Now with the help of the New York State Civil Liberties Union, Hurrell-Harring and 19 other people have brought suit against the state of New York, alleging they received inadequate legal representation in five counties. The lawsuit asks the Court of Appeals to declare the current system of representing the poor in New York state unconstitutional. The court heard oral arguments on March 23 but hasn’t yet made a decision.
Prior to the case going to New York’s highest court, it went through the lower courts. The state moved to dismiss the suit, but the Supreme Court denied its motion. The Appellate Division, 3rd Department, however, reversed the lower court’s decision and dismissed the complaint in a 3-2 decision.
It seems to me that the two dissenters in the case made the more powerful arguments. The three jurists who voted to dismiss the suit were concerned about separation of powers, saying that the issue belonged in the Legislature. The dissenters argued that the plaintiffs adequately showed that the state had failed in its constitutional duty to provide adequate representation for the poor.
The dissenters said, “[W]idespread and systemic instances of deficient performance caused by an ill-equipped assigned counsel system will not be cured through a case-by-case examination of individual criminal convictions.” They also said that while the costs and difficulties involved in remedying the situation cannot be ignored, they “cannot be sufficient to require us to turn a blind eye to constitutional compliance . . .”

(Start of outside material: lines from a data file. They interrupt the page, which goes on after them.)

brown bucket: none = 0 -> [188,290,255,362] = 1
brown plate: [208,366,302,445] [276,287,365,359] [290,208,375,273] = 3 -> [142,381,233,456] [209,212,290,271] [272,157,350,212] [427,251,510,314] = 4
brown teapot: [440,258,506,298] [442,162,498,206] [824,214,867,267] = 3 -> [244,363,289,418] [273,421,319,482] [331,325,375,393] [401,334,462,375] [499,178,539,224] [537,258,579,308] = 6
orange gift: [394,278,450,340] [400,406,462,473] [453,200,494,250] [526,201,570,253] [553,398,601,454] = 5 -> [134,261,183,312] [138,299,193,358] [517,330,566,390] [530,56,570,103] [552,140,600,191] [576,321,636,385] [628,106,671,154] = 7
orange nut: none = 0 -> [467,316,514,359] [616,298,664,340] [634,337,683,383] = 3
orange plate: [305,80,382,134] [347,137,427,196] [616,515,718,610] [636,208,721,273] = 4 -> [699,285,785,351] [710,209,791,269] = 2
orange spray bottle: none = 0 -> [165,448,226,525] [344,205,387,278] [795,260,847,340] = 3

Unfortunately, when I watched the oral arguments on the Internet, several of the justices on the Court of Appeals seemed to be concerned only about the remedy and its cost, as if their job was to protect the state’s treasury. As Justice Peters said in his dissenting opinion in the appellate court’s decision, “the majority’s lengthy analysis of potential remedies is patently premature at this juncture.”
In seemingly rhetorical questions raised during oral arguments, justices of the state’s highest court also trotted out a parade of horribles, just as the U.S. Supreme Court did in Dred Scott v Sandford. “If we decide for the plaintiff, all of these bad things will happen.”

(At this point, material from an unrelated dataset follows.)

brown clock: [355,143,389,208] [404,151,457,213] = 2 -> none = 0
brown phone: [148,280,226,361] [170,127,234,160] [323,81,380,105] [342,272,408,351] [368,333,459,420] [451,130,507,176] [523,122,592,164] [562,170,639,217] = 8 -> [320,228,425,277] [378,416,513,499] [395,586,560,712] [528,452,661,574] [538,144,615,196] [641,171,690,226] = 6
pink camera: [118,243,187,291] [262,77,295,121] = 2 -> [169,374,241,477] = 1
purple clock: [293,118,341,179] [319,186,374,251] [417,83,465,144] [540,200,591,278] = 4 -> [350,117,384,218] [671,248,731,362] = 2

Justices asked if they ruled for the plaintiffs, wouldn’t it mean they would be giving public defenders a blank check (as if prosecutors don’t have one now), and wouldn’t it mean that defense attorneys would have to be on 24-hour standby?

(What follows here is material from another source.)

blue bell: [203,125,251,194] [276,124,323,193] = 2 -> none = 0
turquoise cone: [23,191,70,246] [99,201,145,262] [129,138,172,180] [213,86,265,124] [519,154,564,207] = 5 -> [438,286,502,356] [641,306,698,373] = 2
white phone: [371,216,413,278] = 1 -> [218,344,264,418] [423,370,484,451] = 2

Before making their decision, I hope the justices read carefully the amicus curiae briefs filed by the state Bar Association, state Association of Criminal Defense Lawyers, New York County Lawyers’ Association, the National Association of Criminal Defense Lawyers, and one by 62 former New York state prosecutors.
More importantly, I hope the court reads or re-reads the final report of The Commission on the Future of Indigent Defense Services presented on June 18, 2006 to Judge Judith Kaye, who commissioned the report, which suggests remedies and funding.
If something is unjust, let’s declare it so. We don’t need a perfect remedy or a complete cost analysis beforehand. In the end, the cost of injustice is usually higher than the cost of justice. A quick historical review of Dred Scott and the Civil War proves that beyond a reasonable doubt.
Daniel T. Weaver lives in Amsterdam and is a regular contributor to the Sunday Opinion section.